One major factor is the effect of the no huddle offense. The first success with the no huddle was during the 14 play touchdown drive in Week 3, with more use in the second half of Week 4 and then the majority of Week 5. Combine the up-tempo of the no huddle and the fact that Seattle has played from behind a lot this season, you get a recipe for not possessing the ball.

Some examples: Seattle's longest drive in the three touchdown second half versus Atlanta was 3:39. Apart from their 5:54, 13 play drive that led to a Michael Robinson fumble, Seattle didn't have a drive over three minutes in Week 5 against the Giants. Even though Seattle jumped out to an early 14-7 lead and had their best rushing performance of the year, they ultimately lost the battle by about two and a half minutes.

Through analyzing these numbers, my goal was to find a logical reason for why the Seahawks are having trouble possessing the football.

I think inconsistent third down efficiency on defense and the no huddle offense are two major factors, the loss to Atlanta being a prime example. The Seahawks allowed Atlanta to convert more than 50% of the time on third down. Though Seattle converted 55% on third down, they had the ball for less than 20 minutes.

Another factor is the inconsistent running game; they are ranked last in attempts per game and 24th in yards per carry. If they become more consistent in the running game, the ToP discrepancy should even out. And given Pete Carroll's desire to control the clock and create balance with a strong rushing attack--not to mention the desire to protect the football--more time with the ball is theoretically a change that will come soon. 

Is the Seahawks' lack of possession concerning? Yes. Does not winning the ToP battle on a game to game basis mean they will lose? No, but we already knew that based on Seattle's 2-3 record. Would I like to see them win the ToP battle and win the game? Hell yes. Unfortunately, still no definitive answers as to how ToP and win/loss are related.

However, I did find two trends that, to this point, reflect wins and losses. And they have nothing to do with time of possession.  

A little background information. The Seahawks have run more offensive plays than their opponent in two games (San Francisco, New York) owning a 1-1 record; Seattle had 12 and 9 more plays, respectively. They are 1-2 in games when they have run less plays than their opponent. Arizona was only a five play difference, but Atlanta and Pittsburgh were a 20-plus play difference...Yuck. 

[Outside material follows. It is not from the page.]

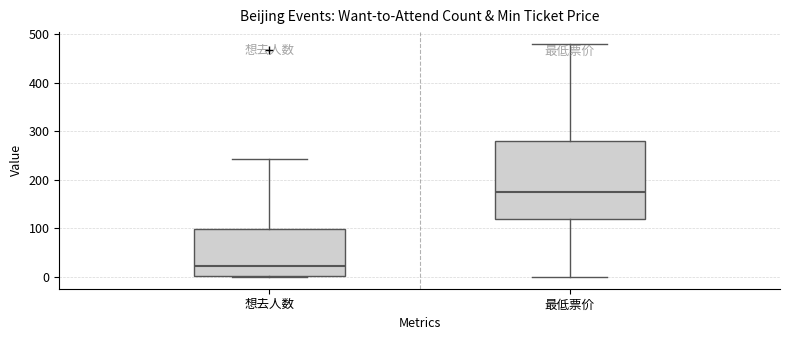

Comparing the boxes themselves (not the whiskers), which one is the tallest?

最低票价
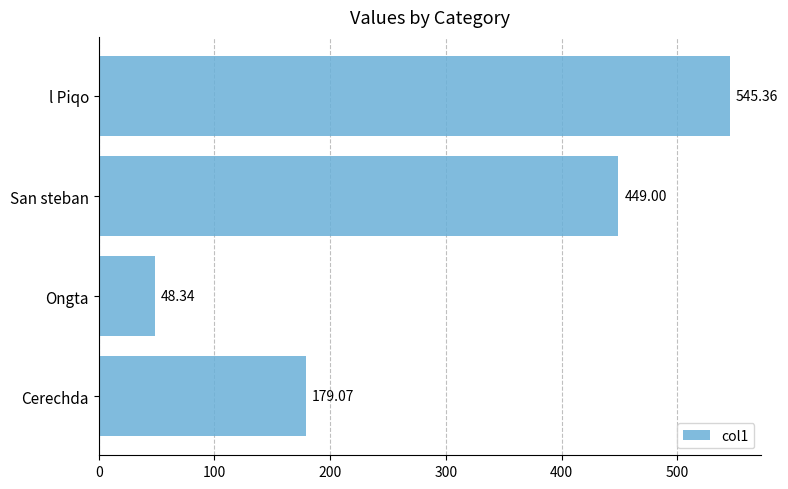

Between San steban and l Piqo, which is larger?

l Piqo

1. The Seahawks are 2-0 this season when they don't allow opponents to have two or more scoring drives of nine-plus plays. The Cardinals and Giants both had touchdown drives of eight plays or less and kicked a field goal after a 10 play drive. In Seattle's three losses; San Francisco, Pittsburgh and Atlanta each had two or more scoring drives of nine-plus plays, and another touchdown drive of six plays or less.

2A. The Seahawks are 0-3 when an opponent has a scoring drive of 13 plays or more. Atlanta, Pittsburgh and San Francisco all kicked field goals after methodical, 13-plus play drives--two of the drives were in the fourth quarter and ultimately put the game out of reach. When opposing offenses chip away at the defense, move the sticks and simply convert for points, it's thus far impossible for Seattle to win.

2B. The final stat complements the second; the Seahawks are 2-0 if they have a 13-plus play drive and their opponent does not--Seattle did not have a 13 play drive in any of their losses.  When the offense finds a rhythm and the defense prevents the long drive, they've won games. 

Cleveland has registered a 13-plus play scoring drive in each of their last three games, though they are 1-2 in those games. A quirky statistic yes, but so far the 13 play drive has mattered on a weekly basis for Seattle. Will the two-sided relationship with the historically volatile number continue against Cleveland?